## Assignment 1:
In the Russian olive forum thread below, which state has declared Russian olives noxious weeds?
## Assignment 2:
Pick up the Russian olive forum thread below where it stops and carry it forward.

## Source passage:
§ §

# Rusian Olives



## NewbeeNnc (May 21, 2009)

Yep, I'm about the same way. I about wreck when gazing at Sourwood blooms as I'm going down the road.


----------



## 2Tall (Apr 18, 2010)

I am the same never really thought about the blooms but with the bees I find myself checking them out all the time.I even seem to do this on vacation though my family does not seem to share my interest that much.

2Tall


----------



## luigee (Nov 3, 2009)

Russian Olives are invasive in parts of the Southwest, so they are no longer sold in our area, but I have seen bees on the older trees that remain.


----------



## seamuswildhoney (Jul 24, 2008)

I just planted 4 russian this year in south carolina they are coming along nicely


----------



## garprob (Jan 20, 2009)

They have been declared noxious weeds in Wyoming. Good luck getting rid of them though- they pop up everywhere along the rivers, canals, and ditch banks.


----------



## Moccasin (May 18, 2010)

The Russian Olive blooms longer than our basswood trees, and every bloom seems to be covered with honeybees. The basswood seems to be favored more by the native bees. I think Russian Olive is one of the best nectar plants. It bears a wonderful small fruit. It's not a weed to me.

§ §

Recorded data
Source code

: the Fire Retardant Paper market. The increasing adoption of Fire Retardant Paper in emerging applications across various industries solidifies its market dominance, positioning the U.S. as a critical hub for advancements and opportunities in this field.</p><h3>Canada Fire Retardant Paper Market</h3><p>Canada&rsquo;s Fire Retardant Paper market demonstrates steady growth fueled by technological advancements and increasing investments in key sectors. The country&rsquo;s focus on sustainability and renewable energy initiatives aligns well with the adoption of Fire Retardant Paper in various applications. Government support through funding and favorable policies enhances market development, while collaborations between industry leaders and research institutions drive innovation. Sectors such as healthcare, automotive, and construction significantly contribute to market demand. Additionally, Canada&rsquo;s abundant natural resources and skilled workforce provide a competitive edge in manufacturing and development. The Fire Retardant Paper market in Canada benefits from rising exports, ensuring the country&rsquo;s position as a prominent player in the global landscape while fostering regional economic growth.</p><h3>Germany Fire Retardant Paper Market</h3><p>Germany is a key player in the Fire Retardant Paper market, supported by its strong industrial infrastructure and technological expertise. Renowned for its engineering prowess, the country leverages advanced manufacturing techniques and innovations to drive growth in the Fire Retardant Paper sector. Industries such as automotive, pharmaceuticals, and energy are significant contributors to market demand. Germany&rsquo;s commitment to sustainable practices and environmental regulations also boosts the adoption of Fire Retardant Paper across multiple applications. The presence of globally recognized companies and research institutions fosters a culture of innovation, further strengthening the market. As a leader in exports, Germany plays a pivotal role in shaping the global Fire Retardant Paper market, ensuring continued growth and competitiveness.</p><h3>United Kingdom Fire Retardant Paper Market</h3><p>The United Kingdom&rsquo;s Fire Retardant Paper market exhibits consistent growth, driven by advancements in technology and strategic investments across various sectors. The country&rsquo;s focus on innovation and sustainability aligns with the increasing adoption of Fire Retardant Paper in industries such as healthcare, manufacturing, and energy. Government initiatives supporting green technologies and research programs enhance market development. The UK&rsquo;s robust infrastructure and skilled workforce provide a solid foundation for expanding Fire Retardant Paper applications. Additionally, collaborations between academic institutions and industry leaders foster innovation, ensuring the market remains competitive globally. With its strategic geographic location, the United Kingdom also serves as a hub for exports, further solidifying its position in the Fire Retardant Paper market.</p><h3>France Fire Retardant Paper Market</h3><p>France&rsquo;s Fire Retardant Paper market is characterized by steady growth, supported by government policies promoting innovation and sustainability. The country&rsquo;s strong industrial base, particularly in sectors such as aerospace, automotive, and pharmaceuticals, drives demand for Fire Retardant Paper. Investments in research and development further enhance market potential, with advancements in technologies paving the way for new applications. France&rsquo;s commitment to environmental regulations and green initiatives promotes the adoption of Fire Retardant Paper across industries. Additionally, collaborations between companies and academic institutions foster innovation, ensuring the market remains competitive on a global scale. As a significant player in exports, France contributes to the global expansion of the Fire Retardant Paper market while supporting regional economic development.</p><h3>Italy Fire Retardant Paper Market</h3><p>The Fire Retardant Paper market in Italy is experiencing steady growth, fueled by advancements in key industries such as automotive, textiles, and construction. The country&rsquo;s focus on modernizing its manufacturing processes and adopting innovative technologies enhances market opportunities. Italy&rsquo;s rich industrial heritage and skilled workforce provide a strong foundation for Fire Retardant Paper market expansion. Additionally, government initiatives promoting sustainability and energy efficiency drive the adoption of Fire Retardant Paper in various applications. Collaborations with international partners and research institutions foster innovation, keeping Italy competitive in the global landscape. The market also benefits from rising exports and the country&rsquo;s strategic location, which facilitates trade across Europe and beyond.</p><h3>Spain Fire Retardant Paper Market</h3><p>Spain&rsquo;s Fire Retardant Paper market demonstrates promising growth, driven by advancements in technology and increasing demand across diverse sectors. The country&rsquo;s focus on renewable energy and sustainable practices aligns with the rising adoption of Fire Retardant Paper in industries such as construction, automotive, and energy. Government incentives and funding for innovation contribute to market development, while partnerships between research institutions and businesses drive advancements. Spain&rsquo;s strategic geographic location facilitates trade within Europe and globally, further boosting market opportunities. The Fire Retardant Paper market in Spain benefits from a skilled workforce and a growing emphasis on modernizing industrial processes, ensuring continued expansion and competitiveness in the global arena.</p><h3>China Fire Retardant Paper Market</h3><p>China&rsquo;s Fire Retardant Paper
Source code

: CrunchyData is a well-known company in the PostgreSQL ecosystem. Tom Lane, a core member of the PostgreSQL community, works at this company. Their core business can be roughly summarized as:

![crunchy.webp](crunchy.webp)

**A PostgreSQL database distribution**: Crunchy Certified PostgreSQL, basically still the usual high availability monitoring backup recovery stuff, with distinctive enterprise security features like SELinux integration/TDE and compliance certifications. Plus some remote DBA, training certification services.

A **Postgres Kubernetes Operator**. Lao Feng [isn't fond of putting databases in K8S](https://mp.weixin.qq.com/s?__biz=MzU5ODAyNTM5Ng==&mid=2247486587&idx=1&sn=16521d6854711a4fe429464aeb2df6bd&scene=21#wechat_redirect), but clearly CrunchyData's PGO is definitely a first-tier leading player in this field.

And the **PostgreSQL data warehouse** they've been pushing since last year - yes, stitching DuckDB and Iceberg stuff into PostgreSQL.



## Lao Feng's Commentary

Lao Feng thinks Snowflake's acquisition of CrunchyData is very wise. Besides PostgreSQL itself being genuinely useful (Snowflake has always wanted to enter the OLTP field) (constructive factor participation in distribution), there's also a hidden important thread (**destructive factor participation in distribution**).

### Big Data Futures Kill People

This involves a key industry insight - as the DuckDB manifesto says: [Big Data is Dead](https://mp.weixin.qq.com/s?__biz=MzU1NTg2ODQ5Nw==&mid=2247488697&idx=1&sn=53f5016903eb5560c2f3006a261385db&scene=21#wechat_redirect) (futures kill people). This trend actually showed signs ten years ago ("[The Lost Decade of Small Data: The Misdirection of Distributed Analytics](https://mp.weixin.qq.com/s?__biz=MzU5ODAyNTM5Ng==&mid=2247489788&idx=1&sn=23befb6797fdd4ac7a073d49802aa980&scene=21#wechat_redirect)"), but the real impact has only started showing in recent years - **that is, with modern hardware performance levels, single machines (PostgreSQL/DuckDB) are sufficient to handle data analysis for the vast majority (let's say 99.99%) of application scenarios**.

§ §

## Answer area 1:
Wyoming

## Answer area 2:
----------



## luigee (Nov 3, 2009)

Moccasin,

The bees love the Russian Olive. As far as I know the fruit is not eadible by humans, or is it? I've always wondered if "Olive Oil" could be extracted from these olives so that at least they are good for something.

You may want to check with your state and see if they consider the Russian Olive invasive in your state just to be safe..


----------



## justin (Jun 16, 2007)

we have them along the river banks and canals here. i don't think they would make good olives but the town squirrels enjoy them.


----------



## bhfury (Nov 25, 2008)

Lots of Russian Olives around Farmington NM. My bees seemed to really like'em!!!


----------



## luigee (Nov 3, 2009)

bhfury said:


> Lots of Russian Olives around Farmington NM. My bees seemed to really like'em!!!


Yes. If I remember correctly, your neighboring town of Aztec, NM has literally been taken over with these trees . They are everywhere and pushing out the local native trees and plants, which the bees and local pollinators also like.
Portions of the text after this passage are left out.